Supplied material: Begin

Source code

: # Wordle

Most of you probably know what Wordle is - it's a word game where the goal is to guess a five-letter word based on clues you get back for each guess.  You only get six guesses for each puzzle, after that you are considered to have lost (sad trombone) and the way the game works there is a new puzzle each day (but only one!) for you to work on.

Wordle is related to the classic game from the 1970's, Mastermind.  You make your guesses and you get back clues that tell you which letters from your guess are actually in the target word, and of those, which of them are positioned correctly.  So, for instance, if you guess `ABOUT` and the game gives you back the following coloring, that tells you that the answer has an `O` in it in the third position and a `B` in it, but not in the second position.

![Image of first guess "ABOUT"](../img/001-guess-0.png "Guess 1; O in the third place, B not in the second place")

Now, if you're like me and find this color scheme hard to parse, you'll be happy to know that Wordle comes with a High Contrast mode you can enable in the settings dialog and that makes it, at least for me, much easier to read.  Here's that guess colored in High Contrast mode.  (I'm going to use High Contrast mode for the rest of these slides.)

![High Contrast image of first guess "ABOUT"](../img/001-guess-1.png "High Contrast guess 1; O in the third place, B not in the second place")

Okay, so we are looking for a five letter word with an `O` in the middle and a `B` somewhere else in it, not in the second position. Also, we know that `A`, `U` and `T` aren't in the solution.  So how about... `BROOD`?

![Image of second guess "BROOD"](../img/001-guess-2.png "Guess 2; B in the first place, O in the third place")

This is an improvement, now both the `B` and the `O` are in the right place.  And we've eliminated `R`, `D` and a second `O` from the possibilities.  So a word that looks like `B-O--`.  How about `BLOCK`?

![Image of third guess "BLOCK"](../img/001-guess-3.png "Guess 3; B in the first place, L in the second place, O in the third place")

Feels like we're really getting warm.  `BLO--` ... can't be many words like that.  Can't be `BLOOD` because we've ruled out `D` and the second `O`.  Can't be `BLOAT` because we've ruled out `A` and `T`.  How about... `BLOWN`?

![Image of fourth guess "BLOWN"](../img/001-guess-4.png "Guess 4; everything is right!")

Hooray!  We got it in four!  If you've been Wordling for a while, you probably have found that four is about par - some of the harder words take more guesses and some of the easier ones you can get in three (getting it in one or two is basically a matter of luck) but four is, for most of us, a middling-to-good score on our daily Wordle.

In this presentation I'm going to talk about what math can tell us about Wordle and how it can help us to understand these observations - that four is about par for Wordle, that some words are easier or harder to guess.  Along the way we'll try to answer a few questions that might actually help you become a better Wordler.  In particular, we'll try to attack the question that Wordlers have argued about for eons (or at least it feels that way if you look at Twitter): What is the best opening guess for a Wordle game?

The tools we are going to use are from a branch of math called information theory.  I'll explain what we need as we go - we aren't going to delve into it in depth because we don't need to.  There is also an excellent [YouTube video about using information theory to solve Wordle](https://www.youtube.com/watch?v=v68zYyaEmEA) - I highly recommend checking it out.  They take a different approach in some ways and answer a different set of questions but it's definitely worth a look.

Supplied material: End

Copy out the lines running from the line containing "of third guess" up to and including the line containing "our daily Wordle.", verbatim.

![Image of third guess "BLOCK"](../img/001-guess-3.png "Guess 3; B in the first place, L in the second place, O in the third place")

Feels like we're really getting warm.  `BLO--` ... can't be many words like that.  Can't be `BLOOD` because we've ruled out `D` and the second `O`.  Can't be `BLOAT` because we've ruled out `A` and `T`.  How about... `BLOWN`?

![Image of fourth guess "BLOWN"](../img/001-guess-4.png "Guess 4; everything is right!")

Hooray!  We got it in four!  If you've been Wordling for a while, you probably have found that four is about par - some of the harder words take more guesses and some of the easier ones you can get in three (getting it in one or two is basically a matter of luck) but four is, for most of us, a middling-to-good score on our daily Wordle.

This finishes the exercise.